Worz: Just off the top, it's always important for pharmacists in practice to have a professional home and to support that professional home and participate in some of the activities of organizations, such as ASCP, to promote their practice. At ASCP, we think about education, empowerment, and expansion with respect to our members. When you think about that in terms of vaccines, we're trying to expand your role. If you think about the current legislation from a federal perspective that's out there, it's the Expanding Community Access to Pharmacist (ECAP) Act. It's basically a low-level provider status regulation and legislative piece that allows pharmacists to bill directly for their vaccination services. We think a lot federally at ASCP because Medicare is the component of government-funded health care that takes care of older adults. We want to take what's going on in the states and make sure that all of the pharmacists in those states can practice at the top of their license. Oftentimes, states practice patterns and regulations are a little bit ahead of the federal government, but that only helps you in the Medicaid populations which tends to skew a little bit younger than the Medicare population. So we spend a lot of time with Medicare on pieces of legislation like ECAP to get pharmacist provider status, to expand their ability to provide vaccine services, so that they can get properly reimbursed, and it can help their practice.

Drug Topics: Is there anything else you would like to add?

Thomas: Something want to share, also just about ASCP and what we're working on and the importance of the Age Friendly framework. ASCP, in partnership with the Peter Lamy Center on Aging with the University of Maryland, have partnered with the John L Harper Foundation, really, to push the movement along with Age Friendly Care. We incorporate that in our discussion about vaccines but just igniting those pharmacists and pharmacies to be age friendly, equipping them with better care for older adults, and training and focusing on the 4M framework, and that is what matters to the patient, medication, meditation, and mobility, and through a structured educational program, pharmacists can earn Age Friendly education, not just continuing education but also just general education. On some of those principles and practice, we encourage all to take advantage of this that we have available, not just pharmacists, but other health care professionals interested in learning more about the age friendly movement.
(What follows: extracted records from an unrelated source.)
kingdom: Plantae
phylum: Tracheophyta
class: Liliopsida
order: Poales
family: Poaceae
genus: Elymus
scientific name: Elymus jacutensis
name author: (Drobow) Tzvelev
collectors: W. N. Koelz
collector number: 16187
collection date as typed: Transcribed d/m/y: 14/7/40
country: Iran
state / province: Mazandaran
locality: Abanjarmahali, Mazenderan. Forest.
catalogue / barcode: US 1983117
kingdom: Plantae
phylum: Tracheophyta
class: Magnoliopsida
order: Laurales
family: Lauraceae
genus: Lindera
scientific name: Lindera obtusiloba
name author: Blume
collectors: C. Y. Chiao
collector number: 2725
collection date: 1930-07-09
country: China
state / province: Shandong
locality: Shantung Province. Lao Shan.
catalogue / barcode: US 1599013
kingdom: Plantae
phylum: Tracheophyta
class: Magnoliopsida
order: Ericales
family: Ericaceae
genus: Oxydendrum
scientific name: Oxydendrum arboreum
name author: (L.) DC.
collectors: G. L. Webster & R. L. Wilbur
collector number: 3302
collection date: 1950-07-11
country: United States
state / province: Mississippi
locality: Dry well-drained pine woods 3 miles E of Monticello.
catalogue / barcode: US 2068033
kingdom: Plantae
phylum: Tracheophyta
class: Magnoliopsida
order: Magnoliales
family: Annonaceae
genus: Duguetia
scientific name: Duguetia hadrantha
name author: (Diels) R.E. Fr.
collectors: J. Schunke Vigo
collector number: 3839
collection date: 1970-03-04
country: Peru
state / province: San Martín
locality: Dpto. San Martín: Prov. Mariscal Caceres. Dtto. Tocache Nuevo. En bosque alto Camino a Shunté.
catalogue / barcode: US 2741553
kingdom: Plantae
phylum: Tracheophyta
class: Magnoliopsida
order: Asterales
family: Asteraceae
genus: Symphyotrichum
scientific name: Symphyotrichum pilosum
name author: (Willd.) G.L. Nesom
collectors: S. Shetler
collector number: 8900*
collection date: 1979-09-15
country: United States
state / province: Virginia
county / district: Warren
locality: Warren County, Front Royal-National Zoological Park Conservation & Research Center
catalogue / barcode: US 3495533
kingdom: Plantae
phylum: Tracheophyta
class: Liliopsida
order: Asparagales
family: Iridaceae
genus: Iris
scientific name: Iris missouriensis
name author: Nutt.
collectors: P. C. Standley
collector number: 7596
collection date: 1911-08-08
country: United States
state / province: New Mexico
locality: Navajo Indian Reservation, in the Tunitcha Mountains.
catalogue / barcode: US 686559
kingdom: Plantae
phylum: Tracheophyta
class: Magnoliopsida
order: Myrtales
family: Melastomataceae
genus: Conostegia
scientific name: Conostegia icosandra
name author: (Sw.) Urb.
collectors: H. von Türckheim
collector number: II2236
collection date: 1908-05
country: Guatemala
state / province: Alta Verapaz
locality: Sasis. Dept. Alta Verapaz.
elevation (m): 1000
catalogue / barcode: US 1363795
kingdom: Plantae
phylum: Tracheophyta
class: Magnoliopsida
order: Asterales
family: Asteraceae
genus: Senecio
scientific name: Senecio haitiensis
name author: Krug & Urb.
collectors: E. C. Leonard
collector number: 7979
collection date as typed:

Worz: Just to add to that, I mean, if you think about the age-friendly framework, what matters, medication, meditation, and mobility, even in the context of influenza and vaccinations. There's a component of that foundational thought about age-friendly care that fits things like vaccination and certainly can be as specific as things like influenza. We know that having a vaccine and making a decision about vaccine matters to people. We know that it's basically a medication or a therapeutic. We know that it can be devastating when you have the flu on your cognitive ability and a fogginess that you might feel and certainly can affect your mobility, and the consequences of things like influenza or COVD-19 or RSV. RSV obviously affects all those 4 things as well. So any way that we can acknowledge that pharmacists are prepared, they're age friendly, and they recognize this framework, I think, promotes their practice and promotes the better care of people in this age group.